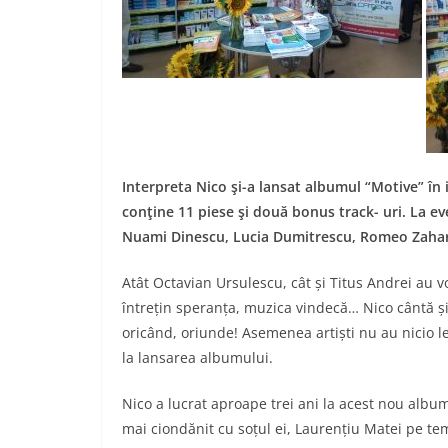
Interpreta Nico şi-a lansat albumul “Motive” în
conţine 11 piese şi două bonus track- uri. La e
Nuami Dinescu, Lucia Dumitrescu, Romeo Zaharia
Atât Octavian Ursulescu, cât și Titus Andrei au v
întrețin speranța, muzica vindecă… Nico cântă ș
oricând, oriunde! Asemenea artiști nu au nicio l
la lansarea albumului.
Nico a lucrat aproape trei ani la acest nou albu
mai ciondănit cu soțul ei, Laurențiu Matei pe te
******
:: WORK REQUEST ::
Please transcribe the text from every item above, line for line and without changes, leaving the pictures out of your answer.

:: SOLUTION FOR THIS EXERCISE ::
Interpreta Nico şi-a lansat albumul “Motive” în
conţine 11 piese şi două bonus track- uri. La e
Nuami Dinescu, Lucia Dumitrescu, Romeo Zaharia
Atât Octavian Ursulescu, cât și Titus Andrei au v
întrețin speranța, muzica vindecă… Nico cântă ș
oricând, oriunde! Asemenea artiști nu au nicio l
la lansarea albumului.
Nico a lucrat aproape trei ani la acest nou albu
mai ciondănit cu soțul ei, Laurențiu Matei pe te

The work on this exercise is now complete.